It's hard to tell for certain when the first edition of The Poets and Poetry of America hit book stores. It wasn't until April 18, 1842, however that the anthology's editor, Rufus Wilmot Griswold, was informed by publishers that it was finally published. As Carey & Hart (Philadelphia) wrote to Griswold (in New York): "We have at last published the 'Poets & Poetry of America' & a handsome Book it is."
The publisher must have rushed copies to important or influential literary figures on that first day. George Rex Graham in Philadelphia, the proprietor of the very popular Graham's Magazine, almost immediately jumped to take advantage of the rising star of Griswold. He wrote only a day later, April 19, 1842:
"Have you fully determined on assuming the Chaplaincy* and to abandon the editorial chair? Or could you find it in your heart to locate in Philadelphia? Let me hear from you, as I have a proposal to make. I like your book very much. We received it from Carey & Hart on yesterday, and although it will give offense to a few, it must be popular, and it will please every man of taste."
Graham had recently parted ways with his famous editor, Edgar Poe, who had miraculously increased circulation to 40,000, but resigned in late March. What really drove sales up was Poe's infamous critical review style, which was somewhat controversial. The Arcturus (edited by Cornelius Mathews and Evert Augustus Duyckinck) noted Poe's reviews as "elaborate" and "richly deserving of attention," though he was "somewhat over literal and minute, looking oftener to the letter than the spirit."Joseph Evans Snodgrass in the Saturday Visiter in Baltimore wrote that Poe was "an excellent reviewer" even though he was "at times, provokingly hypercritical." James Russell Lowell was a little less euphemistic and wrote that Poe occasionally mistook "his phial of prussic acid for his inkstand."

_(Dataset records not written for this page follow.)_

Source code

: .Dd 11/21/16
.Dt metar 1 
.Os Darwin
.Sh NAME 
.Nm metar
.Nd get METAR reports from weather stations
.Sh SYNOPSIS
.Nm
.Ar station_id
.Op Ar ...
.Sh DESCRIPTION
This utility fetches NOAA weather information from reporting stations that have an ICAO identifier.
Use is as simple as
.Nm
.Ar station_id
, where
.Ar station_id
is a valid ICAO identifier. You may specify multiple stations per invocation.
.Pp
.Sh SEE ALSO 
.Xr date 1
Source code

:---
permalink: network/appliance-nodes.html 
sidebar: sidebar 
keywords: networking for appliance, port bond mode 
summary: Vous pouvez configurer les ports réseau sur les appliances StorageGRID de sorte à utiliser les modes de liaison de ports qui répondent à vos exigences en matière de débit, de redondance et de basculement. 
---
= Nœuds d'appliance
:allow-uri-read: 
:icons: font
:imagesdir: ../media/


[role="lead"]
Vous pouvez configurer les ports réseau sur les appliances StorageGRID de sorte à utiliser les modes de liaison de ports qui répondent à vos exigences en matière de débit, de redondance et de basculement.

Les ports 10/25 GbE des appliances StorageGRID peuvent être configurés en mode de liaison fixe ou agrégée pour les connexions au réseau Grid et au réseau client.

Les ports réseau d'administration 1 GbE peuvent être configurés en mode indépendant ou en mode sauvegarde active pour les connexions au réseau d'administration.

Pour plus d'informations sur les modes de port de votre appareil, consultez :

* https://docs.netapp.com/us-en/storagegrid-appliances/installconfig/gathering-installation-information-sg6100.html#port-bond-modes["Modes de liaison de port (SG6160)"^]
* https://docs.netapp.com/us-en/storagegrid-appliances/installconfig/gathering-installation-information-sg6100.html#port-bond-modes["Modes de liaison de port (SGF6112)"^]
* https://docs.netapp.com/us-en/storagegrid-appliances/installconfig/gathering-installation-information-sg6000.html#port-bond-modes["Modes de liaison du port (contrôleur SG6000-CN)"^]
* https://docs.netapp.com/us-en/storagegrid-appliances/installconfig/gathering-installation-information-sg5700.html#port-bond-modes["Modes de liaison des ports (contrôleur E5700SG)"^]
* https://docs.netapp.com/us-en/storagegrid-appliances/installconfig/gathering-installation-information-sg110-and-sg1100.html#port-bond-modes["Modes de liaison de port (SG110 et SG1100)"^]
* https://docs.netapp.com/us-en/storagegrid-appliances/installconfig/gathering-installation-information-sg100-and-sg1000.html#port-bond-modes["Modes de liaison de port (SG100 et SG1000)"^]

The "proposal" Graham wanted to offer Griswold was Poe's former role. Griswold seems to have accepted without hesitation and moved to Philadelphia to take the job with Graham's (leaving his family behind in New York). The transition was so quick, a rumor persisted (and still does in some circles) that Poe came to clean out his desk and saw Griswold already sitting there. The rumor is quite untrue. Nevertheless, Griswold was paid $1000 — $200 more per year than Poe — likely building up some of the animosity between the two.
Griswold's run on Graham's was significantly less successful than Poe's. Though he was able to bring in substantial writers (including James Fenimore Cooper and Henry Wadsworth Longfellow), he never earned much respect there. In fact, a year after he took over, George Lippard wrote, "It was Mr. Poe that made Graham's Magazine what it was a year ago; it was his intellect that gave this now weak and flimsy periodical a tone of refinement and mental vigor."
*Griswold had recently earned the title of "Reverend," though he never had a regular congregation.